Suppose we're dealing with two files, e.g. the README files for 
Ion, and, say, gcc. On a traditional hierarchical FS, we might 
store these as

        ion/README
        gcc/README

and these paths would be the unique identifiers of these files. 
But we could just as well have chosen

        README/ion
        README/gcc

You can of course have both by symlinking, but it gets cumbersome.
The solution: setfs, removing the order from identies. A file
is not identified by an (ordered) sequence of strings/tags, but an
(unordered) set of them.

Now, both of these files also have additional data associated with
them: the author of Ion and ion/README is me, Tuomo Valkonen, the 
authorfc gcc/README is someone else. Both files have some creation
dates, and so on. Some of this data could be considered to be "tags"
(say, tuomov.author), and some of it not (the creation time). But
this information is not really essential to the "identity" of the
file. It's merely meta-data. That is not something that a basic 
version of setfs would deal with, and it something not to be had
in the identity of the file. 

Now, setfs could of course support meta-data, but it has to be done
in a peculiar manner, so that the unique identifier can be easily
picked out from the path. I have thought to reserve path elements
beginning with a '#' symbol for that (so that identifying tags can
not begin with the symbol). For example: the path
'#author:tuomov/ion/README' clearly indicates, that 'ion' and
'README' are the _persistent_ identifying tags, and '#author:tuomov'
is merely a meta-data filter used for searching the file, and __can
be ignored by non-search functions__. Likewise, you could support
'or'ing meta-data for searches: for example, the result from the
search '#author:tuomov|project:gcc/README' could list the tags 'ion'
and 'gcc' -- and still we could get the persistent identifier for
both results by dropping the '#author:tuomov|project:gcc' term.
(Meta-data filters with an 'and' in them can simply '/#' instead
of '|', since the terms in the path are 'anded'.)

Hard links are also possible: you just give two different tag sets
to a file. However, you can't just 'or' the search for such 
identifier tag sets directly: you must still use the special 
syntax to be able to pick out the persistent parts of the result.
So suppose the same file had two identifying sets of tag 'foo/bar'
and 'baz/quk'. Then you might make the search '#tag:foo/#tag:bar',
and this might return both 'foo/bar' and 'baz/quk'. Yes, either
'foo' or 'bar' is in a sense "twice" for both results, but the
other instance is encoded in a manner that indicates a search 
filter that is not part of the identity of the result.

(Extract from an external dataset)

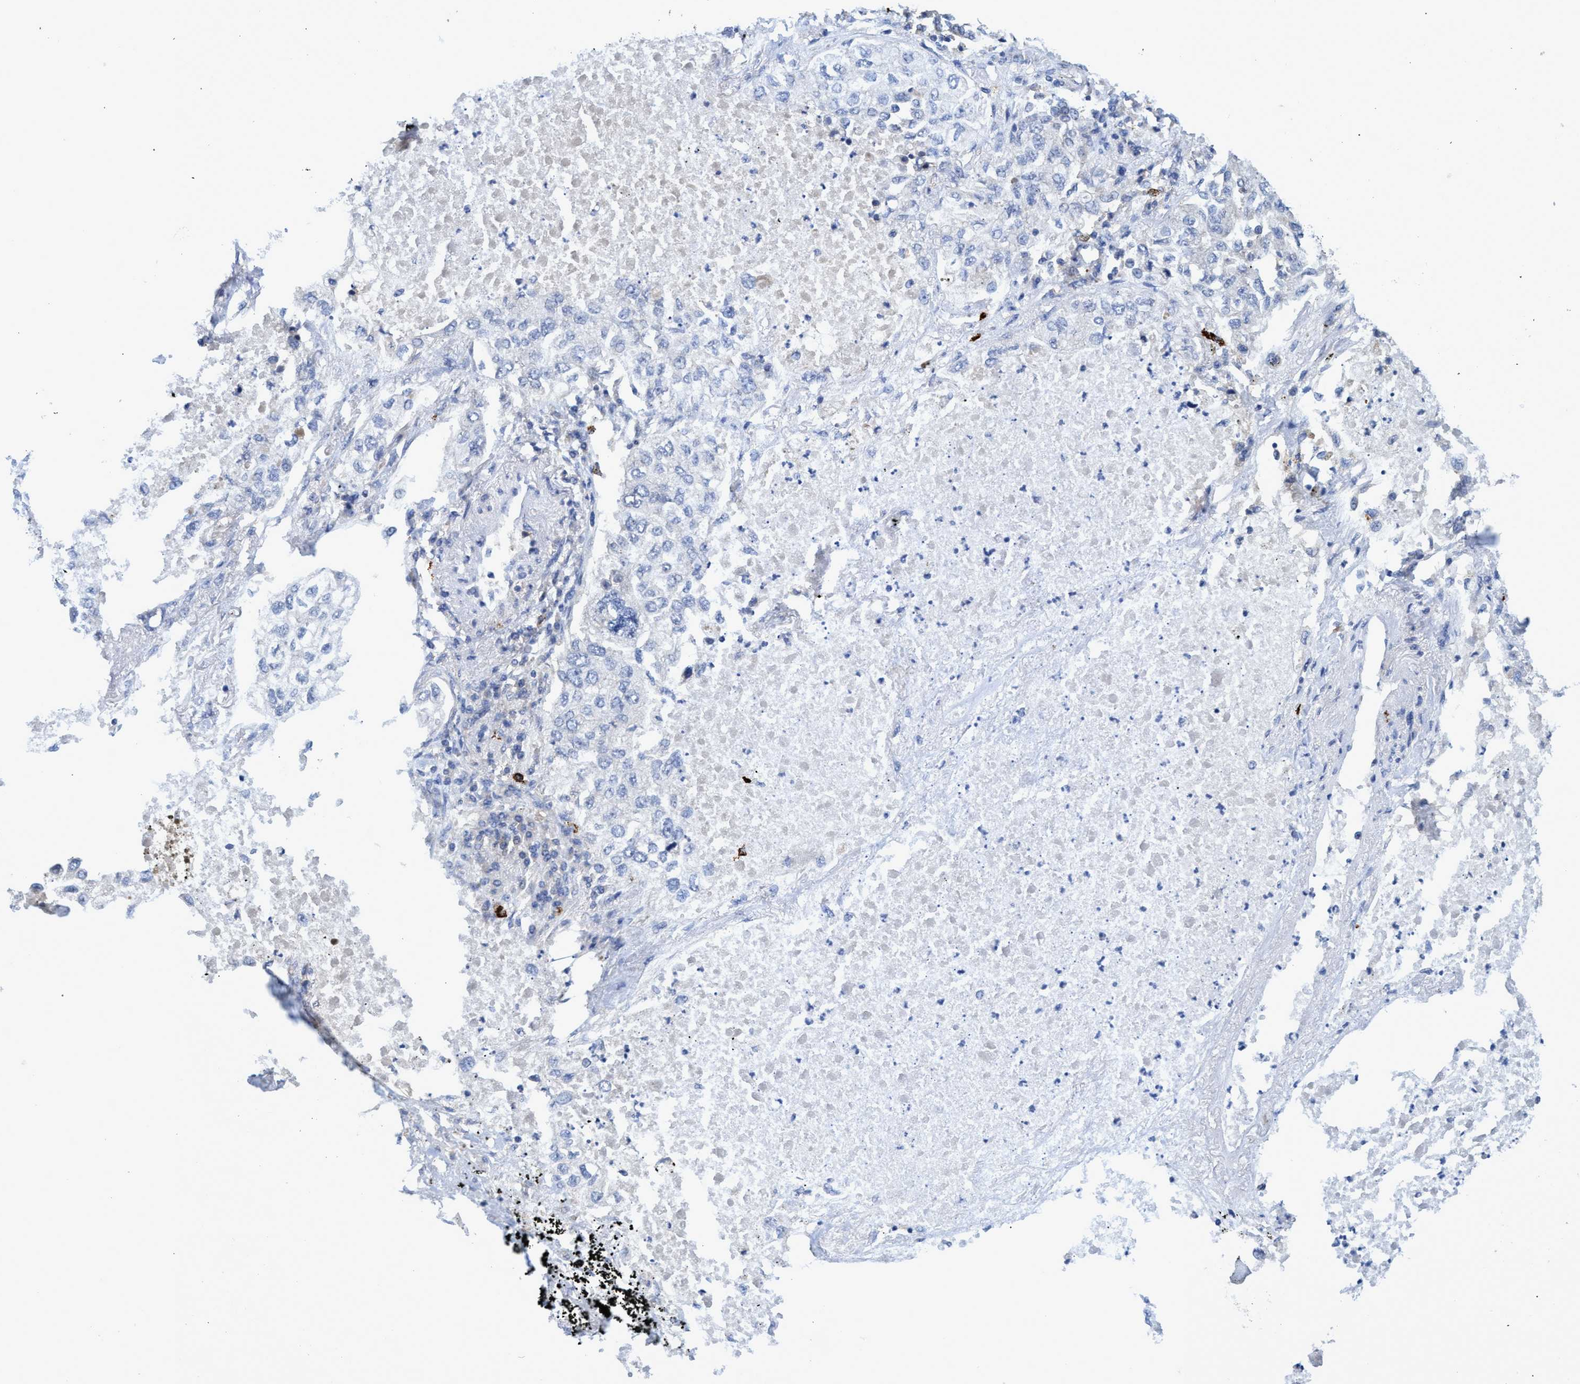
{"staining": {"intensity": "negative", "quantity": "none", "location": "none"}, "tissue": "lung cancer", "cell_type": "Tumor cells", "image_type": "cancer", "snomed": [{"axis": "morphology", "description": "Inflammation, NOS"}, {"axis": "morphology", "description": "Adenocarcinoma, NOS"}, {"axis": "topography", "description": "Lung"}], "caption": "This is an IHC image of human lung adenocarcinoma. There is no positivity in tumor cells.", "gene": "PNPO", "patient": {"sex": "male", "age": 63}}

So, you see, basic setfs is about identity, not meta-data.
It is about providing persistent human-readable identifiers
to files (unlike a basic meta-data -based database file system),
without a constraining hierarchy (unlike traditional file 
systems). Meta-data/filters/informational tags is something 
else that can be had on top of that, but is not the fundamental
principle behind setfs: partial order instead of total order is.